Supplied entries section start

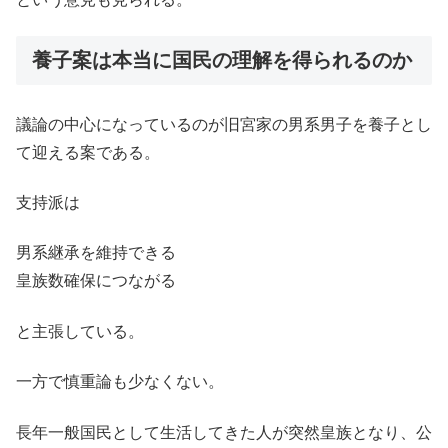
養子案は本当に国民の理解を得られるのか
議論の中心になっているのが旧宮家の男系男子を養子とし
て迎える案である。
支持派は
男系継承を維持できる
皇族数確保につながる
と主張している。
一方で慎重論も少なくない。
長年一般国民として生活してきた人が突然皇族となり、公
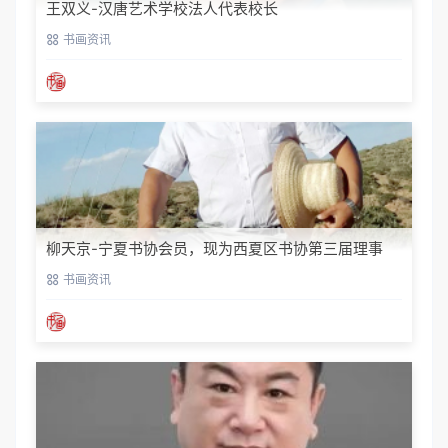
王双义-汉唐艺术学校法人代表校长
书画资讯
柳天京-宁夏书协会员，现为西夏区书协第三届理事
书画资讯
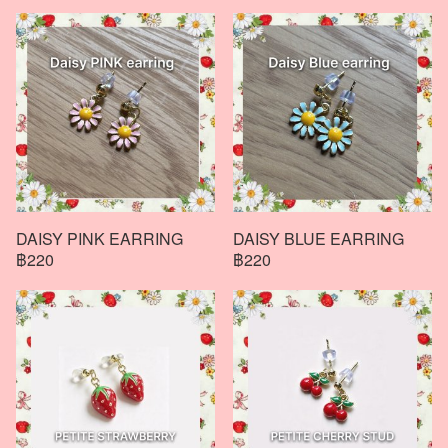
DAISY PINK EARRING
DAISY BLUE EARRING
฿220
฿220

Supplied entries section end

**Work order**
Reproduce the material above in full and without alteration, but skip all pictures.

**Written answer**
養子案は本当に国民の理解を得られるのか
議論の中心になっているのが旧宮家の男系男子を養子とし
て迎える案である。
支持派は
男系継承を維持できる
皇族数確保につながる
と主張している。
一方で慎重論も少なくない。
長年一般国民として生活してきた人が突然皇族となり、公
王双义-汉唐艺术学校法人代表校长
书画资讯
柳天京-宁夏书协会员，现为西夏区书协第三届理事
书画资讯
DAISY PINK EARRING
DAISY BLUE EARRING
฿220
฿220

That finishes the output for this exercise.